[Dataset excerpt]
================================

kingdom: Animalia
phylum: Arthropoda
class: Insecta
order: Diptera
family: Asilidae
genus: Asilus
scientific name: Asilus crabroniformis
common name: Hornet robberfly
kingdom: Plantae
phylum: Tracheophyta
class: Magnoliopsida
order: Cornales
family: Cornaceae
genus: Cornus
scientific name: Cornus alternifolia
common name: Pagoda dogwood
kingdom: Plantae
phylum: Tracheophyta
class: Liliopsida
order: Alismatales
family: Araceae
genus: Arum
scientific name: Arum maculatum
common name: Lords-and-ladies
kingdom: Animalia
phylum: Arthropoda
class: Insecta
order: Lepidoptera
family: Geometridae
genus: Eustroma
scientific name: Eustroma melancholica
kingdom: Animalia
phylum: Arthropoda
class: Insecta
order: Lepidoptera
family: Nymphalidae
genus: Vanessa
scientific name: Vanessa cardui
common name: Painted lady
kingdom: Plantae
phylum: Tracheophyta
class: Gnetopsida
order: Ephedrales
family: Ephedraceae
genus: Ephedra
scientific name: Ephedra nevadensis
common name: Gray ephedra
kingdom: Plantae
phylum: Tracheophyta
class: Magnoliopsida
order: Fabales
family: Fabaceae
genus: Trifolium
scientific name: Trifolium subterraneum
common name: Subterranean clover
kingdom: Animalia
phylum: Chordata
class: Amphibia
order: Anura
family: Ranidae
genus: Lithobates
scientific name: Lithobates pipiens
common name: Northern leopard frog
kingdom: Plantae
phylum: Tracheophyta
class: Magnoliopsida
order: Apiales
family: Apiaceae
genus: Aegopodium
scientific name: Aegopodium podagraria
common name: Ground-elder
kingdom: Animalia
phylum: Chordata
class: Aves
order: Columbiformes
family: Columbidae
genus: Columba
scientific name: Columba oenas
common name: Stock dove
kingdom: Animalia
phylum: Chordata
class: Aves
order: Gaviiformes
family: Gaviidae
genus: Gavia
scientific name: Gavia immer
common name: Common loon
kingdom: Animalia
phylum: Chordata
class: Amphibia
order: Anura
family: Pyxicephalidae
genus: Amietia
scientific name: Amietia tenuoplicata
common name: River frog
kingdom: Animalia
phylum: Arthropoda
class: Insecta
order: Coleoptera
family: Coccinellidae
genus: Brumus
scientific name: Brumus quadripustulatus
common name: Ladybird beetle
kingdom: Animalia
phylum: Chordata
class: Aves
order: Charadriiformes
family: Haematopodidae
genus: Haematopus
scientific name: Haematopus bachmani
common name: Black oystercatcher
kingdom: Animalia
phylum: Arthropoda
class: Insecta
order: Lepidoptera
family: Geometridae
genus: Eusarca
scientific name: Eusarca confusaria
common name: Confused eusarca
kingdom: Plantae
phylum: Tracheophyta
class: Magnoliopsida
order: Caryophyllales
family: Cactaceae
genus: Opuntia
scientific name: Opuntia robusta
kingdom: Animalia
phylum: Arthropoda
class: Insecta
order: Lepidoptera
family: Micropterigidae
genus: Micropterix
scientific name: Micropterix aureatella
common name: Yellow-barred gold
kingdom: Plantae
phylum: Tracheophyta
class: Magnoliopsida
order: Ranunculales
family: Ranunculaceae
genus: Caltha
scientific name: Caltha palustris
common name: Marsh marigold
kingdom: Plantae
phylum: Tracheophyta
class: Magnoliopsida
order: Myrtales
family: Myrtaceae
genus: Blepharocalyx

================================

▶ _Aim of the task_: Reproduce every line of the material above, keeping each one unchanged and in the same order.

▶ _Solution for this exercise_:
kingdom: Animalia
phylum: Arthropoda
class: Insecta
order: Diptera
family: Asilidae
genus: Asilus
scientific name: Asilus crabroniformis
common name: Hornet robberfly
kingdom: Plantae
phylum: Tracheophyta
class: Magnoliopsida
order: Cornales
family: Cornaceae
genus: Cornus
scientific name: Cornus alternifolia
common name: Pagoda dogwood
kingdom: Plantae
phylum: Tracheophyta
class: Liliopsida
order: Alismatales
family: Araceae
genus: Arum
scientific name: Arum maculatum
common name: Lords-and-ladies
kingdom: Animalia
phylum: Arthropoda
class: Insecta
order: Lepidoptera
family: Geometridae
genus: Eustroma
scientific name: Eustroma melancholica
kingdom: Animalia
phylum: Arthropoda
class: Insecta
order: Lepidoptera
family: Nymphalidae
genus: Vanessa
scientific name: Vanessa cardui
common name: Painted lady
kingdom: Plantae
phylum: Tracheophyta
class: Gnetopsida
order: Ephedrales
family: Ephedraceae
genus: Ephedra
scientific name: Ephedra nevadensis
common name: Gray ephedra
kingdom: Plantae
phylum: Tracheophyta
class: Magnoliopsida
order: Fabales
family: Fabaceae
genus: Trifolium
scientific name: Trifolium subterraneum
common name: Subterranean clover
kingdom: Animalia
phylum: Chordata
class: Amphibia
order: Anura
family: Ranidae
genus: Lithobates
scientific name: Lithobates pipiens
common name: Northern leopard frog
kingdom: Plantae
phylum: Tracheophyta
class: Magnoliopsida
order: Apiales
family: Apiaceae
genus: Aegopodium
scientific name: Aegopodium podagraria
common name: Ground-elder
kingdom: Animalia
phylum: Chordata
class: Aves
order: Columbiformes
family: Columbidae
genus: Columba
scientific name: Columba oenas
common name: Stock dove
kingdom: Animalia
phylum: Chordata
class: Aves
order: Gaviiformes
family: Gaviidae
genus: Gavia
scientific name: Gavia immer
common name: Common loon
kingdom: Animalia
phylum: Chordata
class: Amphibia
order: Anura
family: Pyxicephalidae
genus: Amietia
scientific name: Amietia tenuoplicata
common name: River frog
kingdom: Animalia
phylum: Arthropoda
class: Insecta
order: Coleoptera
family: Coccinellidae
genus: Brumus
scientific name: Brumus quadripustulatus
common name: Ladybird beetle
kingdom: Animalia
phylum: Chordata
class: Aves
order: Charadriiformes
family: Haematopodidae
genus: Haematopus
scientific name: Haematopus bachmani
common name: Black oystercatcher
kingdom: Animalia
phylum: Arthropoda
class: Insecta
order: Lepidoptera
family: Geometridae
genus: Eusarca
scientific name: Eusarca confusaria
common name: Confused eusarca
kingdom: Plantae
phylum: Tracheophyta
class: Magnoliopsida
order: Caryophyllales
family: Cactaceae
genus: Opuntia
scientific name: Opuntia robusta
kingdom: Animalia
phylum: Arthropoda
class: Insecta
order: Lepidoptera
family: Micropterigidae
genus: Micropterix
scientific name: Micropterix aureatella
common name: Yellow-barred gold
kingdom: Plantae
phylum: Tracheophyta
class: Magnoliopsida
order: Ranunculales
family: Ranunculaceae
genus: Caltha
scientific name: Caltha palustris
common name: Marsh marigold
kingdom: Plantae
phylum: Tracheophyta
class: Magnoliopsida
order: Myrtales
family: Myrtaceae
genus: Blepharocalyx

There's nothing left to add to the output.